#### To do:
Scan the entries below for the word "format" and copy every line where it turns up.

= Beginning of Section =

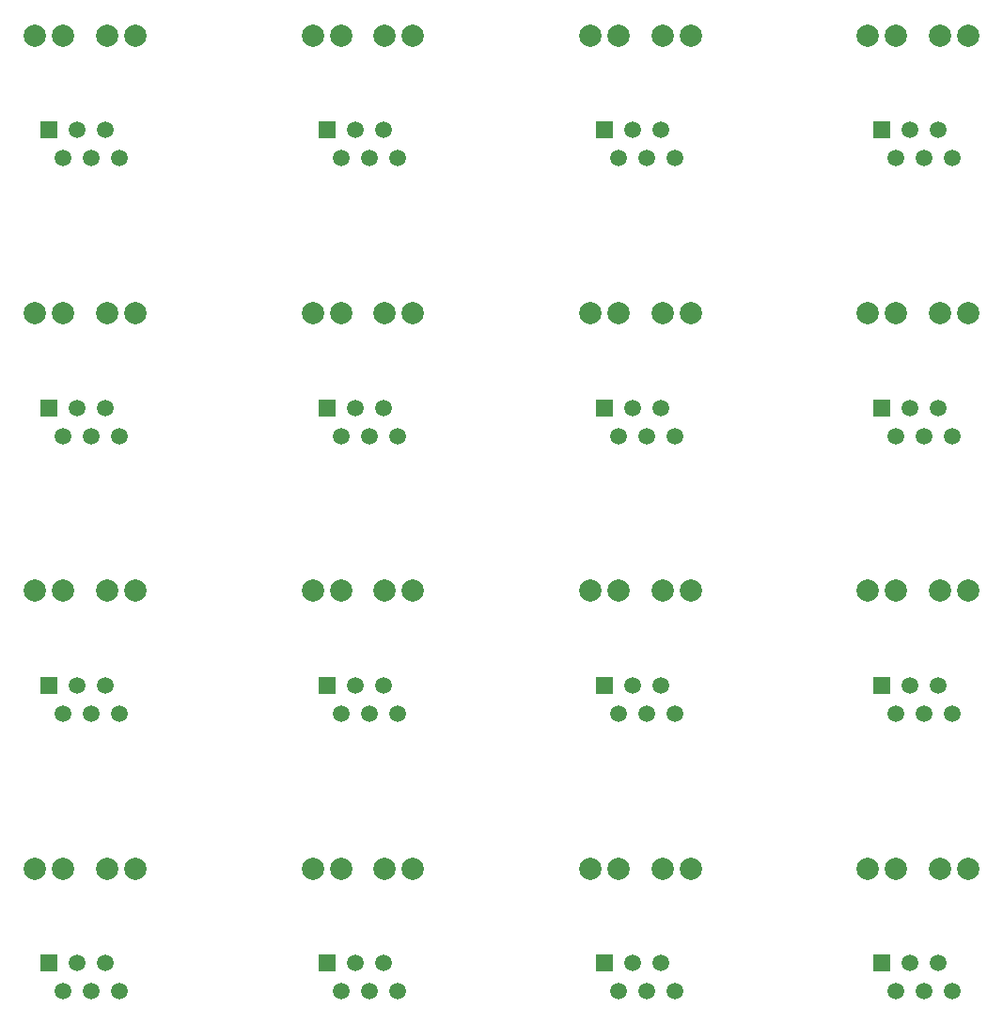
<source format=gbr>
%TF.GenerationSoftware,KiCad,Pcbnew,(5.1.9)-1*%
%TF.CreationDate,2021-10-25T14:10:00+02:00*%
%TF.ProjectId,Smartmeter_IR_multi,536d6172-746d-4657-9465-725f49525f6d,rev?*%
%TF.SameCoordinates,Original*%
%TF.FileFunction,Soldermask,Bot*%
%TF.FilePolarity,Negative*%
%FSLAX46Y46*%
G04 Gerber Fmt 4.6, Leading zero omitted, Abs format (unit mm)*
G04 Created by KiCad (PCBNEW (5.1.9)-1) date 2021-10-25 14:10:00*
%MOMM*%
%LPD*%
G01*
G04 APERTURE LIST*
%ADD10C,1.520000*%
%ADD11R,1.520000X1.520000*%
%ADD12C,2.003200*%
G04 APERTURE END LIST*
D10*
%TO.C,J1*%
X61600000Y-156040000D03*
X60330000Y-153500000D03*
X59060000Y-156040000D03*
X57790000Y-153500000D03*
X56520000Y-156040000D03*
D11*
X55250000Y-153500000D03*
%TD*%
D12*
%TO.C,D2*%
X138020000Y-145000000D03*
X135480000Y-145000000D03*
%TD*%
%TO.C,T1*%
X128980000Y-145000000D03*
X131520000Y-145000000D03*
%TD*%
%TO.C,D2*%
X110480000Y-145000000D03*
X113020000Y-145000000D03*
%TD*%
%TO.C,T1*%
X106520000Y-145000000D03*
X103980000Y-145000000D03*
%TD*%
D10*
%TO.C,J1*%
X111600000Y-156040000D03*
X110330000Y-153500000D03*
X109060000Y-156040000D03*
X107790000Y-153500000D03*
X106520000Y-156040000D03*
D11*
X105250000Y-153500000D03*
%TD*%
%TO.C,J1*%
X130250000Y-153500000D03*
D10*
X131520000Y-156040000D03*
X132790000Y-153500000D03*
X134060000Y-156040000D03*
X135330000Y-153500000D03*
X136600000Y-156040000D03*
%TD*%
D12*
%TO.C,T1*%
X131520000Y-145000000D03*
X128980000Y-145000000D03*
%TD*%
%TO.C,T1*%
X56520000Y-145000000D03*
X53980000Y-145000000D03*
%TD*%
D11*
%TO.C,J1*%
X80250000Y-153500000D03*
D10*
X81520000Y-156040000D03*
X82790000Y-153500000D03*
X84060000Y-156040000D03*
X85330000Y-153500000D03*
X86600000Y-156040000D03*
%TD*%
%TO.C,J1*%
X136600000Y-156040000D03*
X135330000Y-153500000D03*
X134060000Y-156040000D03*
X132790000Y-153500000D03*
X131520000Y-156040000D03*
D11*
X130250000Y-153500000D03*
%TD*%
D12*
%TO.C,T1*%
X78980000Y-145000000D03*
X81520000Y-145000000D03*
%TD*%
%TO.C,D2*%
X60480000Y-145000000D03*
X63020000Y-145000000D03*
%TD*%
%TO.C,D2*%
X135480000Y-145000000D03*
X138020000Y-145000000D03*
%TD*%
%TO.C,D2*%
X88020000Y-145000000D03*
X85480000Y-145000000D03*
%TD*%
D10*
%TO.C,J1*%
X136600000Y-131040000D03*
X135330000Y-128500000D03*
X134060000Y-131040000D03*
X132790000Y-128500000D03*
X131520000Y-131040000D03*
D11*
X130250000Y-128500000D03*
%TD*%
D12*
%TO.C,T1*%
X131520000Y-120000000D03*
X128980000Y-120000000D03*
%TD*%
%TO.C,D2*%
X135480000Y-120000000D03*
X138020000Y-120000000D03*
%TD*%
%TO.C,D2*%
X113020000Y-120000000D03*
X110480000Y-120000000D03*
%TD*%
D11*
%TO.C,J1*%
X105250000Y-128500000D03*
D10*
X106520000Y-131040000D03*
X107790000Y-128500000D03*
X109060000Y-131040000D03*
X110330000Y-128500000D03*
X111600000Y-131040000D03*
%TD*%
D12*
%TO.C,T1*%
X103980000Y-120000000D03*
X106520000Y-120000000D03*
%TD*%
D11*
%TO.C,J1*%
X55250000Y-128500000D03*
D10*
X56520000Y-131040000D03*
X57790000Y-128500000D03*
X59060000Y-131040000D03*
X60330000Y-128500000D03*
X61600000Y-131040000D03*
%TD*%
D12*
%TO.C,D2*%
X63020000Y-120000000D03*
X60480000Y-120000000D03*
%TD*%
%TO.C,T1*%
X128980000Y-120000000D03*
X131520000Y-120000000D03*
%TD*%
D10*
%TO.C,J1*%
X86600000Y-131040000D03*
X85330000Y-128500000D03*
X84060000Y-131040000D03*
X82790000Y-128500000D03*
X81520000Y-131040000D03*
D11*
X80250000Y-128500000D03*
%TD*%
D12*
%TO.C,T1*%
X81520000Y-120000000D03*
X78980000Y-120000000D03*
%TD*%
%TO.C,T1*%
X53980000Y-120000000D03*
X56520000Y-120000000D03*
%TD*%
D11*
%TO.C,J1*%
X130250000Y-128500000D03*
D10*
X131520000Y-131040000D03*
X132790000Y-128500000D03*
X134060000Y-131040000D03*
X135330000Y-128500000D03*
X136600000Y-131040000D03*
%TD*%
D12*
%TO.C,D2*%
X138020000Y-120000000D03*
X135480000Y-120000000D03*
%TD*%
%TO.C,D2*%
X85480000Y-120000000D03*
X88020000Y-120000000D03*
%TD*%
%TO.C,D2*%
X138020000Y-95000000D03*
X135480000Y-95000000D03*
%TD*%
D11*
%TO.C,J1*%
X130250000Y-103500000D03*
D10*
X131520000Y-106040000D03*
X132790000Y-103500000D03*
X134060000Y-106040000D03*
X135330000Y-103500000D03*
X136600000Y-106040000D03*
%TD*%
D12*
%TO.C,T1*%
X128980000Y-95000000D03*
X131520000Y-95000000D03*
%TD*%
D10*
%TO.C,J1*%
X111600000Y-106040000D03*
X110330000Y-103500000D03*
X109060000Y-106040000D03*
X107790000Y-103500000D03*
X106520000Y-106040000D03*
D11*
X105250000Y-103500000D03*
%TD*%
D12*
%TO.C,T1*%
X106520000Y-95000000D03*
X103980000Y-95000000D03*
%TD*%
%TO.C,D2*%
X110480000Y-95000000D03*
X113020000Y-95000000D03*
%TD*%
%TO.C,T1*%
X56520000Y-95000000D03*
X53980000Y-95000000D03*
%TD*%
%TO.C,D2*%
X60480000Y-95000000D03*
X63020000Y-95000000D03*
%TD*%
D10*
%TO.C,J1*%
X61600000Y-106040000D03*
X60330000Y-103500000D03*
X59060000Y-106040000D03*
X57790000Y-103500000D03*
X56520000Y-106040000D03*
D11*
X55250000Y-103500000D03*
%TD*%
D10*
%TO.C,J1*%
X136600000Y-106040000D03*
X135330000Y-103500000D03*
X134060000Y-106040000D03*
X132790000Y-103500000D03*
X131520000Y-106040000D03*
D11*
X130250000Y-103500000D03*
%TD*%
D12*
%TO.C,D2*%
X135480000Y-95000000D03*
X138020000Y-95000000D03*
%TD*%
%TO.C,T1*%
X131520000Y-95000000D03*
X128980000Y-95000000D03*
%TD*%
D11*
%TO.C,J1*%
X80250000Y-103500000D03*
D10*
X81520000Y-106040000D03*
X82790000Y-103500000D03*
X84060000Y-106040000D03*
X85330000Y-103500000D03*
X86600000Y-106040000D03*
%TD*%
D12*
%TO.C,T1*%
X78980000Y-95000000D03*
X81520000Y-95000000D03*
%TD*%
%TO.C,D2*%
X88020000Y-95000000D03*
X85480000Y-95000000D03*
%TD*%
%TO.C,T1*%
X128980000Y-70000000D03*
X131520000Y-70000000D03*
%TD*%
%TO.C,D2*%
X138020000Y-70000000D03*
X135480000Y-70000000D03*
%TD*%
D11*
%TO.C,J1*%
X130250000Y-78500000D03*
D10*
X131520000Y-81040000D03*
X132790000Y-78500000D03*
X134060000Y-81040000D03*
X135330000Y-78500000D03*
X136600000Y-81040000D03*
%TD*%
%TO.C,J1*%
X136600000Y-81040000D03*
X135330000Y-78500000D03*
X134060000Y-81040000D03*
X132790000Y-78500000D03*
X131520000Y-81040000D03*
D11*
X130250000Y-78500000D03*
%TD*%
D12*
%TO.C,T1*%
X131520000Y-70000000D03*
X128980000Y-70000000D03*
%TD*%
%TO.C,D2*%
X135480000Y-70000000D03*
X138020000Y-70000000D03*
%TD*%
D11*
%TO.C,J1*%
X105250000Y-78500000D03*
D10*
X106520000Y-81040000D03*
X107790000Y-78500000D03*
X109060000Y-81040000D03*
X110330000Y-78500000D03*
X111600000Y-81040000D03*
%TD*%
D12*
%TO.C,T1*%
X103980000Y-70000000D03*
X106520000Y-70000000D03*
%TD*%
%TO.C,D2*%
X113020000Y-70000000D03*
X110480000Y-70000000D03*
%TD*%
%TO.C,T1*%
X81520000Y-70000000D03*
X78980000Y-70000000D03*
%TD*%
%TO.C,D2*%
X85480000Y-70000000D03*
X88020000Y-70000000D03*
%TD*%
D10*
%TO.C,J1*%
X86600000Y-81040000D03*
X85330000Y-78500000D03*
X84060000Y-81040000D03*
X82790000Y-78500000D03*
X81520000Y-81040000D03*
D11*
X80250000Y-78500000D03*
%TD*%
%TO.C,J1*%
X55250000Y-78500000D03*
D10*
X56520000Y-81040000D03*
X57790000Y-78500000D03*
X59060000Y-81040000D03*
X60330000Y-78500000D03*
X61600000Y-81040000D03*
%TD*%
D12*
%TO.C,D2*%
X63020000Y-70000000D03*
X60480000Y-70000000D03*
%TD*%
%TO.C,T1*%
X53980000Y-70000000D03*
X56520000Y-70000000D03*
%TD*%
M02*

</source>
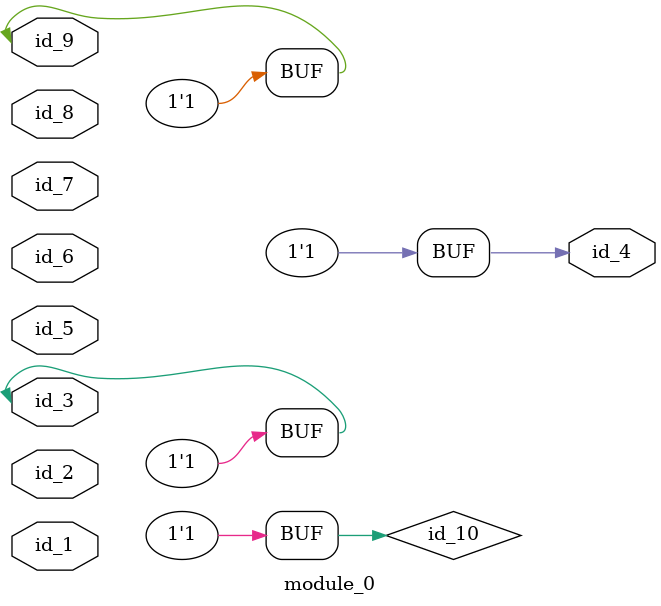
<source format=v>
module module_0 (
    id_1,
    id_2,
    id_3,
    id_4,
    id_5,
    id_6,
    id_7,
    id_8,
    id_9
);
  input wire id_9;
  inout wire id_8;
  input wire id_7;
  input wire id_6;
  input wire id_5;
  output wire id_4;
  input wire id_3;
  input wire id_2;
  input wire id_1;
  assign id_4 = id_3;
  assign id_4 = 1;
  assign id_4 = id_9;
  wor  id_10 = 1'b0;
  wire id_11;
  assign id_10 = (1);
endmodule
module module_1 (
    input  wand id_0,
    input  tri  id_1,
    output tri  id_2
);
  wire id_4;
  module_0 modCall_1 (
      id_4,
      id_4,
      id_4,
      id_4,
      id_4,
      id_4,
      id_4,
      id_4,
      id_4
  );
endmodule

</source>
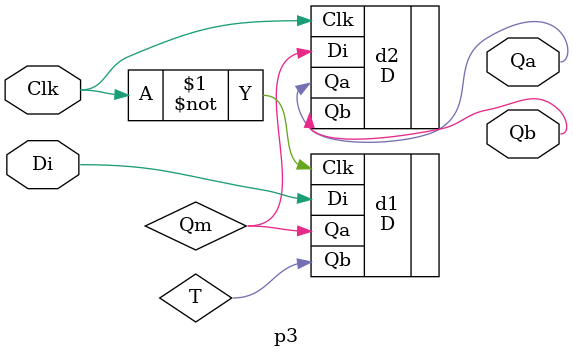
<source format=v>
module p3(Di, Clk, Qa, Qb);

	input Di, Clk;
	output Qa, Qb;
	
	wire Qm, T;

	D d1(.Di(Di), .Clk(~Clk), .Qa(Qm), .Qb(T));
	D d2(.Di(Qm), .Clk(Clk), .Qa(Qa), .Qb(Qb));

endmodule
</source>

= End of Section =

#### Expected output:
<source format=gbr>
G04 Gerber Fmt 4.6, Leading zero omitted, Abs format (unit mm)*
<source format=v>
<source format=v>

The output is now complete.